## [O que fará]
Transcreva, sem alterações, o trecho do texto sobre maternidade e pediatria que vai desde "Cerca de 3 anos" até "mais fácil, felizmente.", inclusive.

## [Texto]

/---

Portanto, este foi o marco pessoal que mais marcou a minha vida profissional, curiosamente. Já tinha finalmente passado pela experiência, e já compreendia melhor o que me diziam as mães. Os primeiros 3 meses não foram fáceis. Passámos por tudo o que eu já tinha "explicado" às mães dos bebés por mim acompanhados. Pela incerteza de ter leite suficiente para amamentar o meu bebé, pelas cólicas que o deixavam a chorar durante horas a fio, sem acalmar (e depois, conflito pediatra mãe - está doente? Não está, está a mamar bem... mas está a chorar tanto... tem a fralda suja, não tem... terá alguma dor?... já fez cocó hoje... não, se calhar é isso...). Lembro-me perfeitamente de uma noite em que decidimos que ele tinha de começar a adormecer no berço (ele era daqueles que só dormia embalado ou à mama, e depois com pezinhos de lã lá íamos colocar no berço, e parecia que a cama tinha picos, começava logo a chorar) e de estar na cozinha, com o pai, enquanto ele chorava no berço. E a minha vontade de mãe era ir a correr - novo conflito Pediatra-mãe. A pediatra dizia, dá-lhe mais uns minutos, não o estás a abandonar na cama, mas ensina-lhe que é lá que ele tem de dormir. E lá fomos navegando entre estes conflitos, e surpreendentemente a coisa até correu muito bem.
Cerca de 3 anos mais tarde, resolvemos passar pela experiência de lhe dar um irmão. E então fui mãe duplamente, sendo que este segundo parto foi muito mais fácil, felizmente.
Os meus filhos foram crescendo com dois pais médicos, e durante algum tempo tive dificuldade em conciliar todos estes papéis (mulher, mãe e esposa), muito também pela vida profissional a que uma carreira hospitalar obriga (turnos de 24h em que a mãe sai de casa num dia, e só volta no dia a seguir, a preocupação que se traz para casa quando vemos uma criança durante o dia com quem ficamos preocupados, ou quando num serviço de urgência, nos casos mais graves, as crianças morrem, e temos de dar esta notícia aos pais. Lembro-me de estar grávida de 24 semanas, num serviço de urgência em que entrou uma criança que veio a falecer, e ao dar esta notícia, de ver a dor dilacerar os pais à minha frente. Não há nada pior que isto. Porque no dia em que um Pediatra ou algum médico dá esta notícia sem chorar (fizemos tudo bem? poderíamos ter feito mais alguma coisa?) é o dia em que deve deixar de ser médico.
Há cerca de 2 anos atrás tomei uma outra decisão, muito importante. O trabalho não mais seria colocado acima da minha família. O trabalho não mais roubaria o tempo que eu lhes devia, e com muitos juros. Foi uma mudança difícil, como todas as mudanças o são. Mas fi-la com plena consciência. E a vida mudou mesmo. A partir dessa data já podia deitar sempre os meus filhos e estar com eles ao levantar, já os podia levar à escola, e pasmem-se, até tinha tempo para fazer chapéus no dia do chapéu na escola (já não precisava de os comprar feitos), fazer um bolo para as antigas "vendas" da escola, participar nas festas de Natal e de Carnaval (nos desfiles). Encontrei-me. Encontrei a mãe, melhorei a Pediatra, e senti-me mais esposa e mulher.
Portanto, hoje, no dia em que festejamos os 8 anos do nosso filho mais velho, no contexto de pandemia que vivemos e que testa diariamente os nossos limites só posso deixar estas dicas da Pediatra... sejam felizes... não tenham medo das mudanças. E parabéns, filho. Amo-te muito!

\---

Entradas de dados recolhidos:

/---

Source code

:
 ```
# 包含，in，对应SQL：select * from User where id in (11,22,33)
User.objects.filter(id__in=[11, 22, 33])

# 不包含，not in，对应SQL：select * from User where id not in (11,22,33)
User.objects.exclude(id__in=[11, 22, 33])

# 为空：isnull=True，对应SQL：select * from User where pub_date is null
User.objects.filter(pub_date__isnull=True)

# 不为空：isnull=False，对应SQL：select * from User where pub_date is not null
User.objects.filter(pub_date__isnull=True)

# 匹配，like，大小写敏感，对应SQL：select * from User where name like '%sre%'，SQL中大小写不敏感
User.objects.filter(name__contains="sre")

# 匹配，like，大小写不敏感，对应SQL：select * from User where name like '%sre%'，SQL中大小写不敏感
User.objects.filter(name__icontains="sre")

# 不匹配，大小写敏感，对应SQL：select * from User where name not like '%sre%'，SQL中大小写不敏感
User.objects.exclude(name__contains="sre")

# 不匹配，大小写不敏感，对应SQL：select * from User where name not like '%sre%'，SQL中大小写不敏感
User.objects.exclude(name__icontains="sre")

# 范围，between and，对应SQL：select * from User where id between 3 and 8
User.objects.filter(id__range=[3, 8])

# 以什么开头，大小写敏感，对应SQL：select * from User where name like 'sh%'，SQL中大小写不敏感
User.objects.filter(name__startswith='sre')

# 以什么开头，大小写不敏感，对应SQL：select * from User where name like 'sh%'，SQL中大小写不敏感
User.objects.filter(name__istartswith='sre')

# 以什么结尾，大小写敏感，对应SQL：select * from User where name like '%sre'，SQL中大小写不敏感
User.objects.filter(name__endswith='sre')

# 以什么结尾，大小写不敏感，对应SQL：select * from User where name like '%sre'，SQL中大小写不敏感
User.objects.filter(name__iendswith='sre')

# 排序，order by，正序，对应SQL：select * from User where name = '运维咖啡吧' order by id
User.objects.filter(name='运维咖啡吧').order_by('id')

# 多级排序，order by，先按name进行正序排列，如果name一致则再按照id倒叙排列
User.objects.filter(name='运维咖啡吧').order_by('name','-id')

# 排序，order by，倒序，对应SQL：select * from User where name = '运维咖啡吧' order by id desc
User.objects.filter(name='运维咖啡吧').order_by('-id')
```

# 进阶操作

\---

## [Resposta ao exercício]
Cerca de 3 anos mais tarde, resolvemos passar pela experiência de lhe dar um irmão. E então fui mãe duplamente, sendo que este segundo parto foi muito mais fácil, felizmente.